# What this task involves:
Pull every line containing "vender" from the data.

# Input data:

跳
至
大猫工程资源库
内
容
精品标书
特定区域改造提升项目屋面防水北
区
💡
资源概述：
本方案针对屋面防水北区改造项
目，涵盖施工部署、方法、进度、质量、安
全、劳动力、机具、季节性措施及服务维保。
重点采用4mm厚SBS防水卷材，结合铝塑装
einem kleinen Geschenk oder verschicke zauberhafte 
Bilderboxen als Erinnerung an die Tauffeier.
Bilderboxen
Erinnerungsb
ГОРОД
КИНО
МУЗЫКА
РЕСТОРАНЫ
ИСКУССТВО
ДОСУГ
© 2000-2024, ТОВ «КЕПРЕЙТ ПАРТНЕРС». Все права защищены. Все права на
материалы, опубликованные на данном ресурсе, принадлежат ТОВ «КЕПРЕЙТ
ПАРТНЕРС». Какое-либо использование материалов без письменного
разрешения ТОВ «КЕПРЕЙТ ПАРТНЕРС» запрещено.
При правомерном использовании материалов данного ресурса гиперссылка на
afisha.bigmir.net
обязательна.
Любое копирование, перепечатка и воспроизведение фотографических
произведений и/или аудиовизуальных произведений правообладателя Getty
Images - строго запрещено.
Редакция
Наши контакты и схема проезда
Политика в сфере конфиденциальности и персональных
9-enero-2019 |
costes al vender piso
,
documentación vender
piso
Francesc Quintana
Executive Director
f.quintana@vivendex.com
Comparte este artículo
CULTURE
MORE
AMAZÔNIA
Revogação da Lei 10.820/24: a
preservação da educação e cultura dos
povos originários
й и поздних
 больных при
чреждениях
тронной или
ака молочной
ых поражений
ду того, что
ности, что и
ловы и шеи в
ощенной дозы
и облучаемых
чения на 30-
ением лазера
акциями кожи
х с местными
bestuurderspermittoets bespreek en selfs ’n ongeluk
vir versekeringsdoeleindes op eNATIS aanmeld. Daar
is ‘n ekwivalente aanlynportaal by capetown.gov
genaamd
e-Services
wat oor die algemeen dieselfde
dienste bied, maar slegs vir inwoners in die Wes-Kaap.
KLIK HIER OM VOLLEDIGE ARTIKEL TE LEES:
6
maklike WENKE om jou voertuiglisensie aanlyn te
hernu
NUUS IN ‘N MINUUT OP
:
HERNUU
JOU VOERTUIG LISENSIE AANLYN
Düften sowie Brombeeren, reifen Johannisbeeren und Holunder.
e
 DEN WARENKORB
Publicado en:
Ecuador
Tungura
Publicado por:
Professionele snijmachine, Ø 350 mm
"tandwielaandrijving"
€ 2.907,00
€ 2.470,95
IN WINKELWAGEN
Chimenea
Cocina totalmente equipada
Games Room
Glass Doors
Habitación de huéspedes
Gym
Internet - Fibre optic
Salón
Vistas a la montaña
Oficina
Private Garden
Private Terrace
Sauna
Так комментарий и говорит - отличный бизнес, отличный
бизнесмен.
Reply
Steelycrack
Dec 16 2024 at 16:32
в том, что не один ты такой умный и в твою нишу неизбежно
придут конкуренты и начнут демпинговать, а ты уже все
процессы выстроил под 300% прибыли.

# Written answer:
costes al vender piso
documentación vender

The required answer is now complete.